Does Congenital Deafness Affect the Structural and Functional Architecture of Primary Visual Cortex?
C.R. Smittenaar1, *, M. MacSweeney2, 3, M.I. Sereno1, 4, D.S. Schwarzkopf1, 2
Identifiers and Pagination:Year: 2016
First Page: 1
Last Page: 19
Publisher ID: TONIJ-10-1
Article History:Received Date: 9/5/2015
Revision Received Date: 4/10/2015
Acceptance Date: 10/10/2015
Electronic publication date: 29/2/2016
Collection year: 2016
open-access license: This is an open access article licensed under the terms of the Creative Commons Attribution-Non-Commercial 4.0 International Public License (CC BY-NC 4.0) (https://creativecommons.org/licenses/by-nc/4.0/legalcode), which permits unrestricted, non-commercial use, distribution and reproduction in any medium, provided the work is properly cited.
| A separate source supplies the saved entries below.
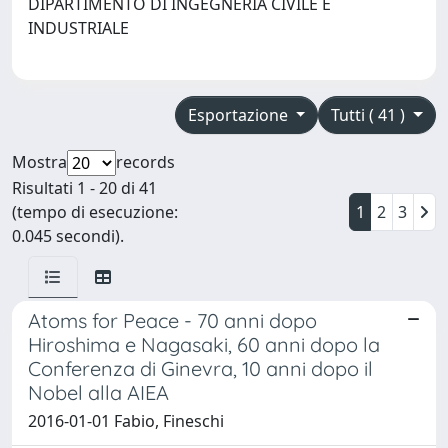
DIPARTIMENTO DI INGEGNERIA CIVILE E
INDUSTRIALE
Esportazione
Tutti ( 41 )
Mostra
records
Risultati 1 - 20 di 41
(tempo di esecuzione:
1
2
3
0.045 secondi).
Atoms for Peace - 70 anni dopo
Hiroshima e Nagasaki, 60 anni dopo la
Conferenza di Ginevra, 10 anni dopo il
Nobel alla AIEA
2016-01-01 Fabio, Fineschi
Deafness results in greater reliance on the remaining senses. It is unknown whether the cortical architecture of the intact senses is optimized to compensate for lost input. Here we performed widefield population receptive field (pRF) mapping of primary visual cortex (V1) with functional magnetic resonance imaging (fMRI) in hearing and congenitally deaf participants, all of whom had learnt sign language after the age of 10 years. We found larger pRFs encoding the peripheral visual field of deaf compared to hearing participants. This was likely driven by larger facilitatory center zones of the pRF profile concentrated in the near and far periphery in the deaf group. pRF density was comparable between groups, indicating pRFs overlapped more in the deaf group. This could suggest that a coarse coding strategy underlies enhanced peripheral visual skills in deaf people. Cortical thickness was also decreased in V1 in the deaf group. These findings suggest deafness causes structural and functional plasticity at the earliest stages of visual cortex.